Miles Free of the Precision Machined Products Association explained the current regulations on leaded metals and outlined impending regulatory changes and their potential consequences for lubricant blenders and additive suppliers, as well as machining operations, on Sept. 28 at the 5th International Conference on Metal Removal Fluids. Held in Rosemont (Chicago), Ill., the three-day symposium was sponsored by the Independent Lubricant Manufacturers Association.

Free explained to attendees that lead is used widely as an alloying element to improve the machining of metal parts. By reducing friction between machine tools and parts, Pb enables faster machining operations with lower thermal stresses on tools, shorter production times, and lower power consumption.

For example, Free estimated that it will be necessary to operate tools at 25 percent slower speeds to machine long bar steel after new regulations are implemented. Tool replacement and process adjustments will further decrease efficiency when shops begin machining new alloys, he added. Free, who is director of industry research and technology at the Cleveland-based PMPA, anticipated that it will be necessary to reformulate metal removal fluids for machining new alloys that are less free cutting and may be cut at higher temperatures than current leaded materials.

European regulations on lead affect both supply and demand sides of U.S. machine shops, he continued. Since European firms are dominant suppliers of leaded steels, aluminum alloys and brasses to U.S. markets, American machine shops will be obliged to adjust their operations to process reduced-lead alloys. Likewise, the new regulations will limit the composition of U.S. exports of machine parts – both as individual items and as components in assembled products – to European customers in the automotive, electronics and appliance industries.

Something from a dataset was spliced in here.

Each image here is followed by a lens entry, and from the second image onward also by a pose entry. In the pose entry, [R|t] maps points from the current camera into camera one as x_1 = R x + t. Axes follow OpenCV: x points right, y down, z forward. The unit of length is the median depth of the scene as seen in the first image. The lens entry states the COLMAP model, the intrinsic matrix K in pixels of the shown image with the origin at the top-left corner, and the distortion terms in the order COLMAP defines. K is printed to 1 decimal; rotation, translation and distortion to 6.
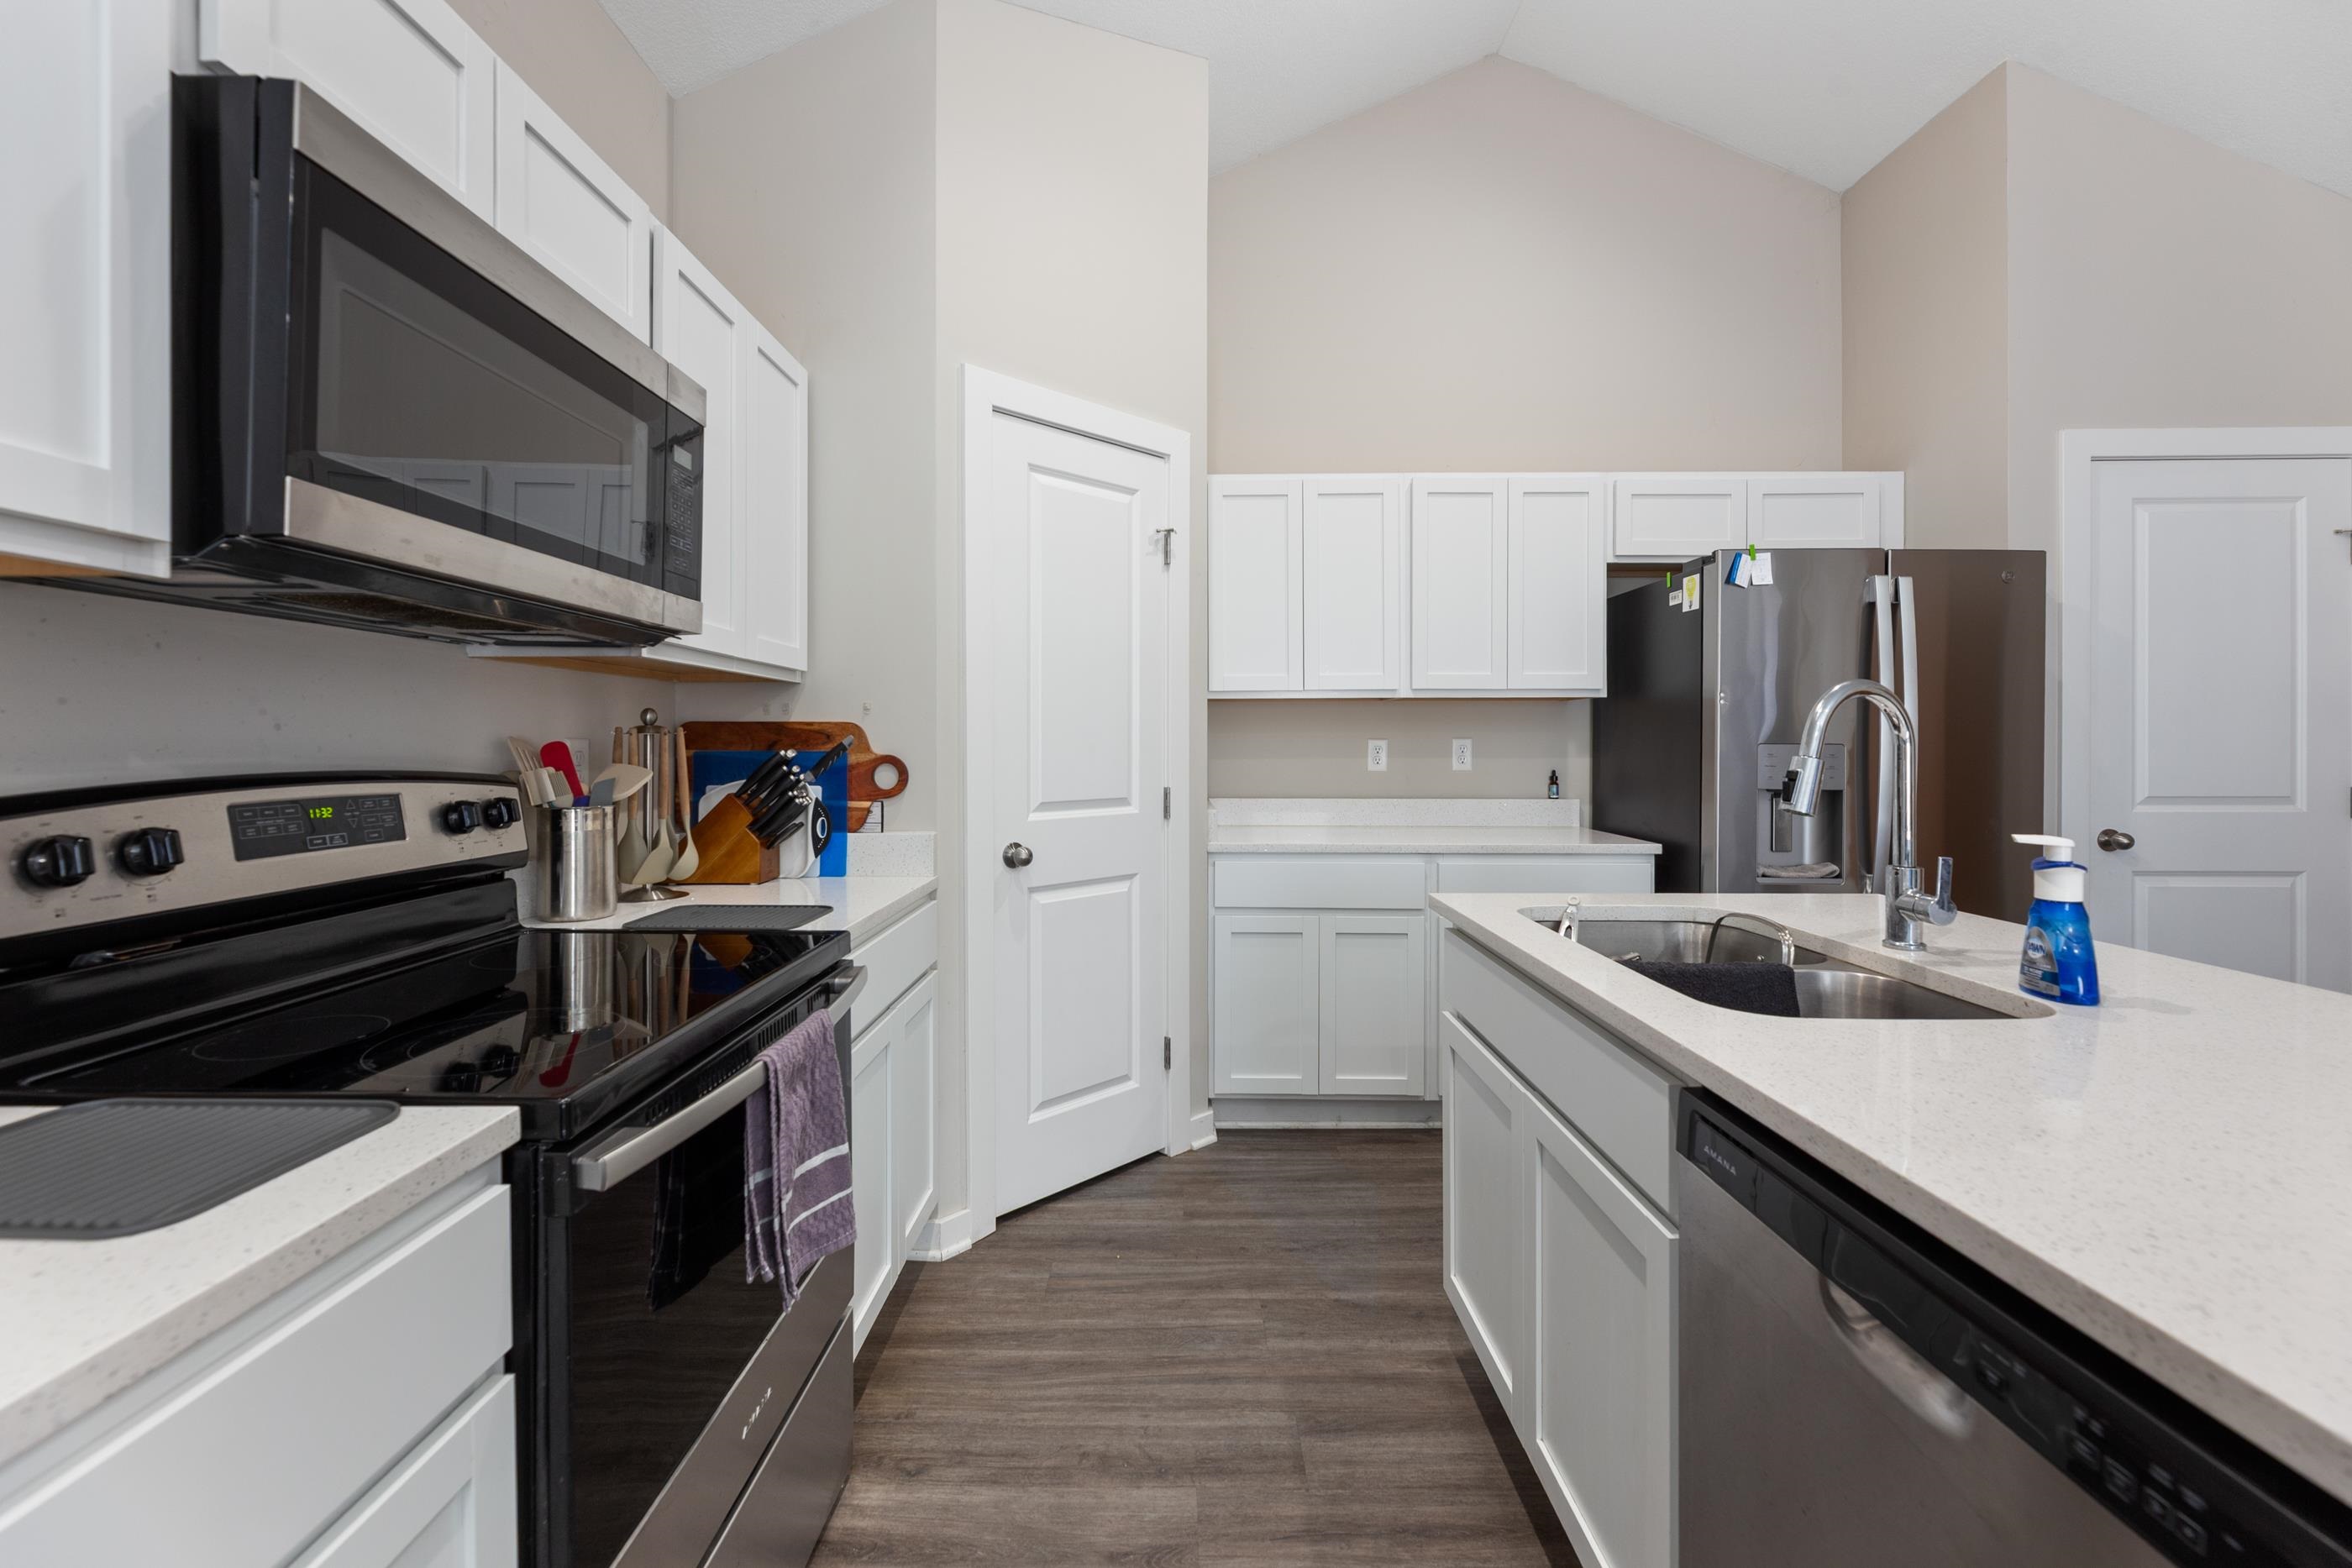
lens RADIAL K [[967.8, 0, 1175.3], [0, 967.8, 744.6], [0, 0, 1]] dist [0.003235, -0.000845]
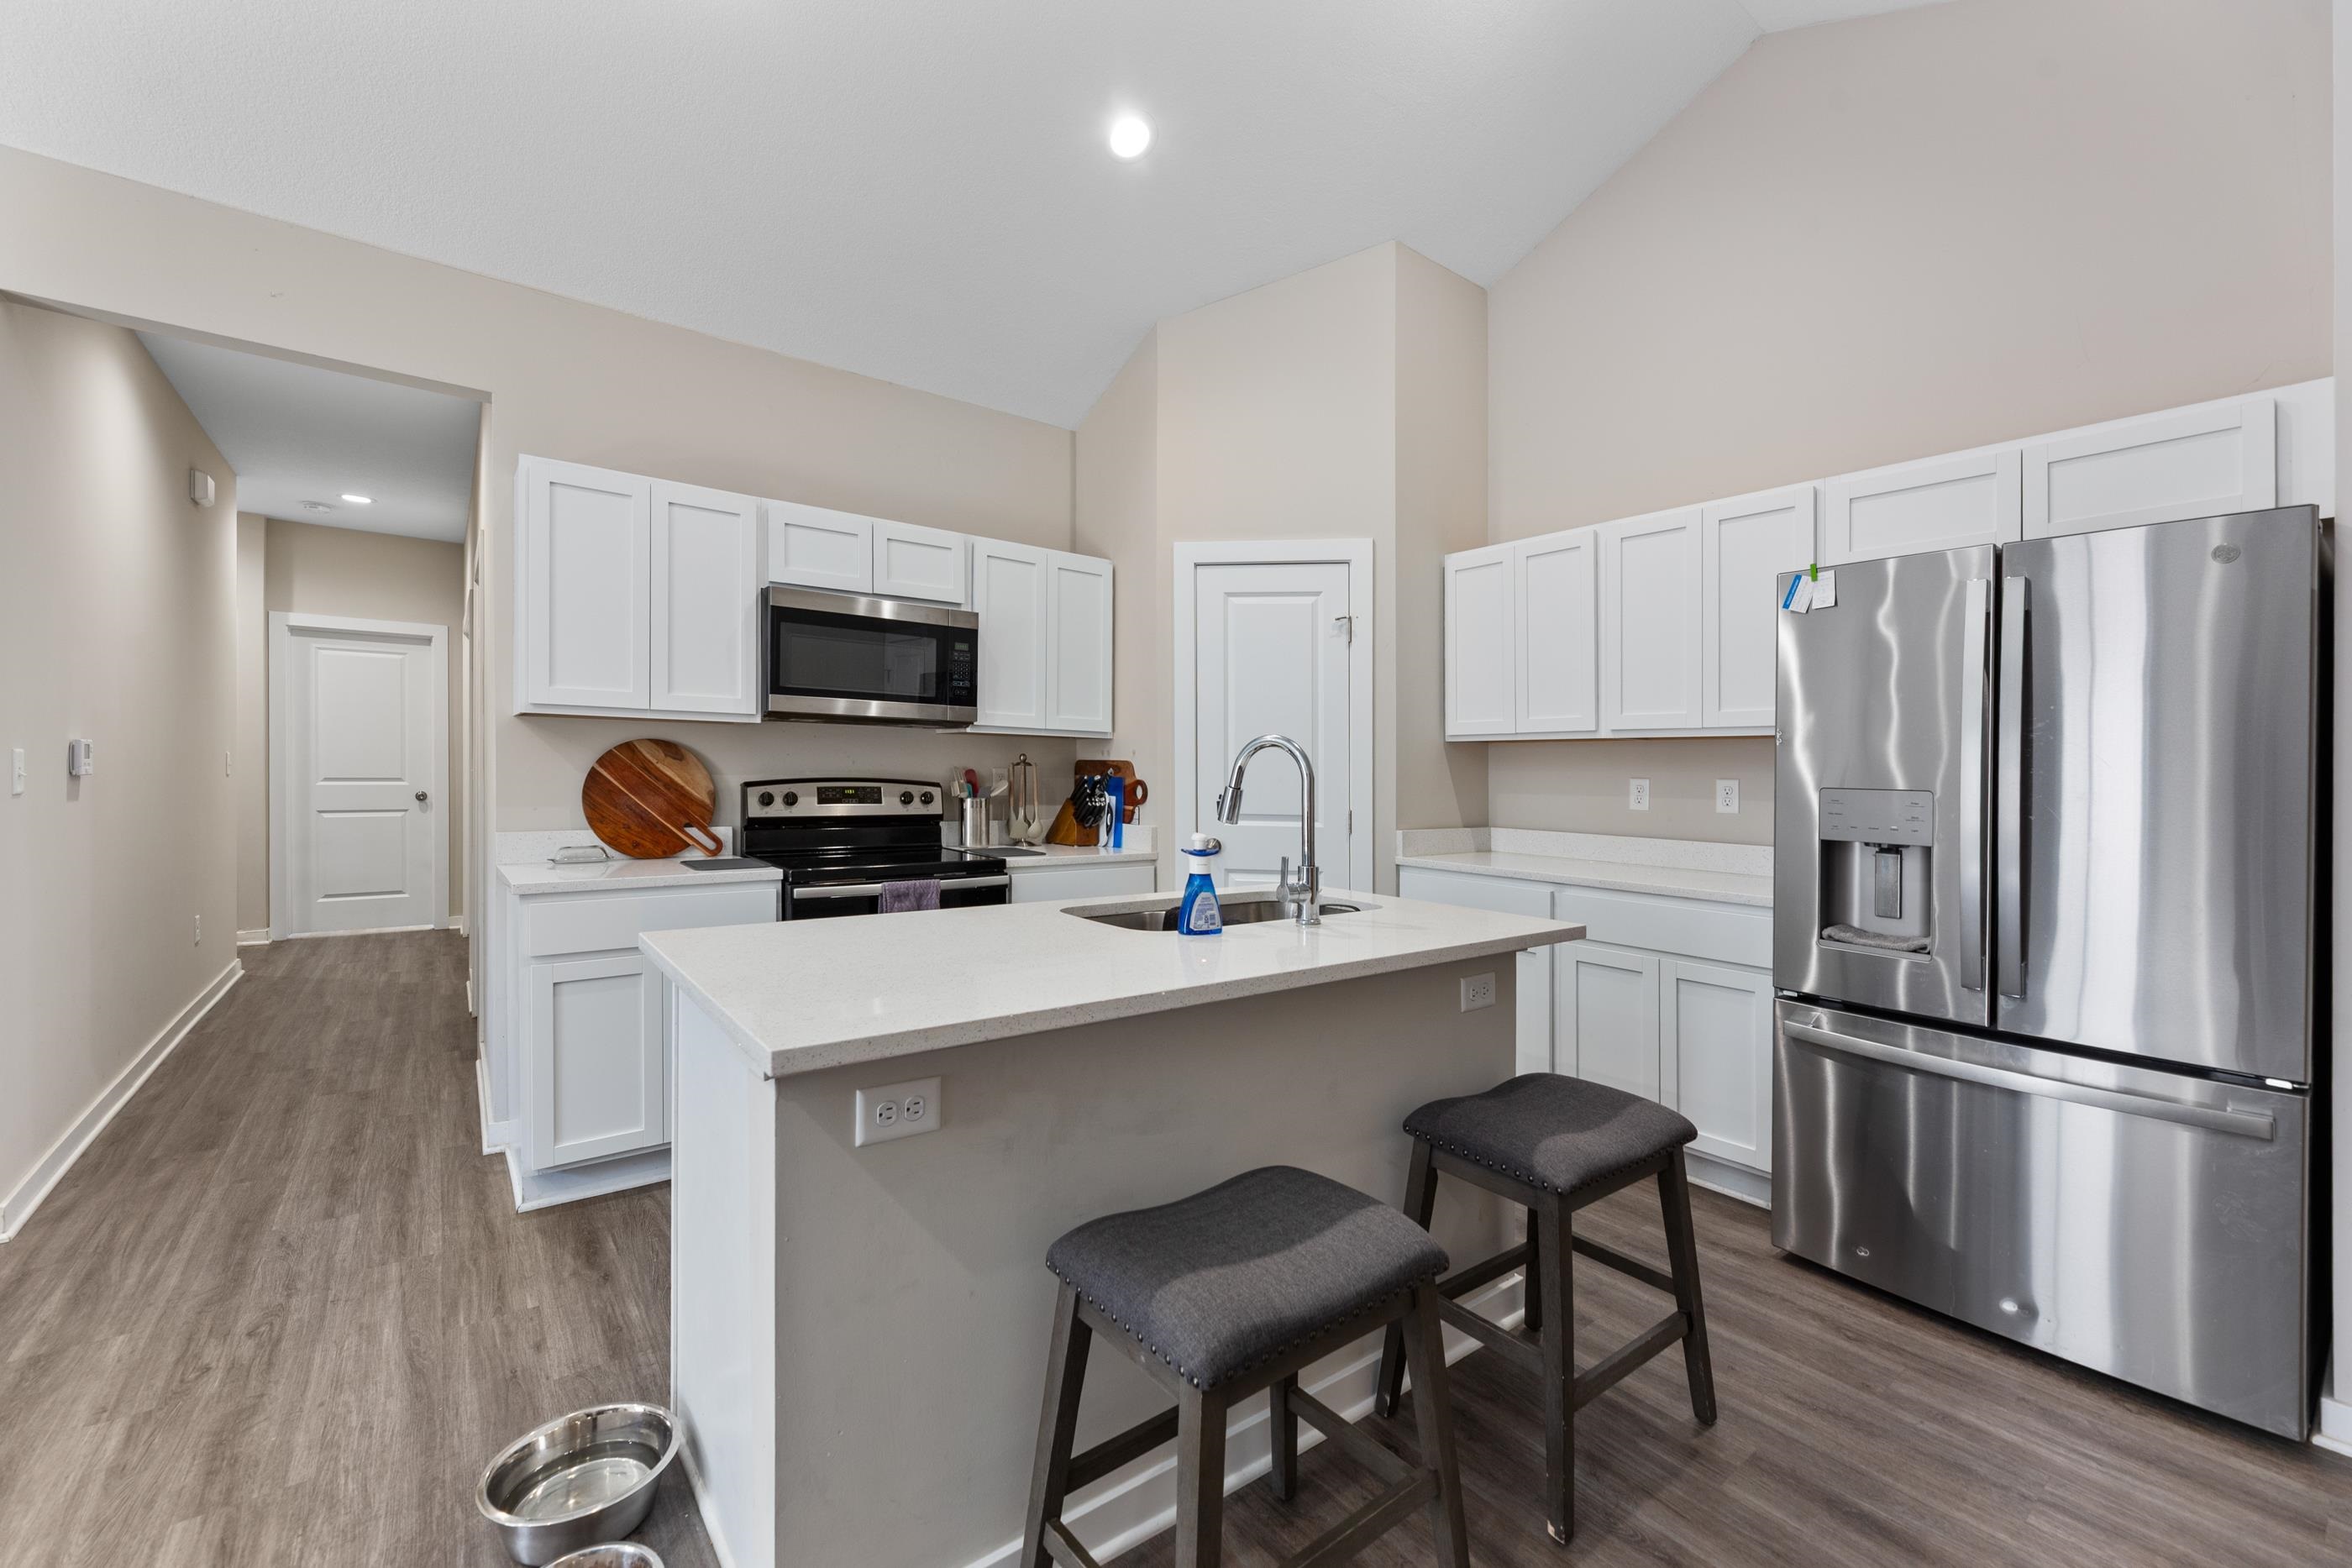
lens RADIAL K [[967.8, 0, 1157.7], [0, 967.8, 794.5], [0, 0, 1]] dist [0.003235, -0.000845]
pose [[0.602371, 0.031785, -0.797583, 1.123119], [-0.019663, 0.999495, 0.024981, -0.006598], [0.797974, 0.000635, 0.602691, -0.014334]]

At present, European regulations on levels of lead in metal alloys are specified by RoHS or Restriction of the use of certain Hazardous Substances, a Directive of the European Parliament. Effective July 1, 2006, lead, cadmium, mercury, hexavalent chrome, etc. were declared to be hazardous substances and forbidden from use in certain electric and electronic equipment including appliances, certain consumer equipment, electric tools, etc.

However, European regulators recognized the substantial cost and energy savings that come from using leaded alloys, so RoHS included an exemption that permitted the use of lead at levels up to 0.35 percent by weight in steel, 0.4 percent in aluminum, and 4 percent in copper alloys.

In 2011, a recast Directive took effect that expanded the scope of RoHS. Called RoHS 2, it forbids the use of lead, cadmium, etc. in a larger list of electrical equipment including large and small household appliances, IT and communications equipment, medical devices, sports equipment, toys, and others. Meanwhile, the original RoHS exemptions for lead as an alloying element were scheduled to expire on July 21, 2016, and under the recast regulations lead would be limited to no more than 0.1 percent by weight in all metal alloys.

Fortunately, Free noted, an application was filed on Jan. 16, 2015, requesting an extension of the current limits for the use of lead in metals. That action kept the exemption limits in place while their renewal is considered.

The European Parliament is expected to announce their decision on the renewal request by Jan. 21, 2016. If the European Parliament accepts this application, then limits on lead levels in metal alloys will remain unchanged. If the renewal is denied, then new lower limits on lead will take effect 12 to 18 months later, sometime between Jan. 21 and July 21, 2017.

This pending decision on lead levels in metal alloys may affect lubricant blenders and additive suppliers that supply metal removal fluids to manufacturers of machined metal products, Free emphasized. If lead is limited to no more than 0.1 percent by weight in steel, aluminum and copper alloys, then it will be critical for machine shops and lube blenders to adapt their technologies to process alloys with significantly less lead, more friction at tool-part interfaces, and greater thermal stresses.

Fluid reformulation would have to be complete within the 12 to 18 month interval provided by the European Parliament, Free stated, and suppliers would need to ramp up production of new fluids by then, too.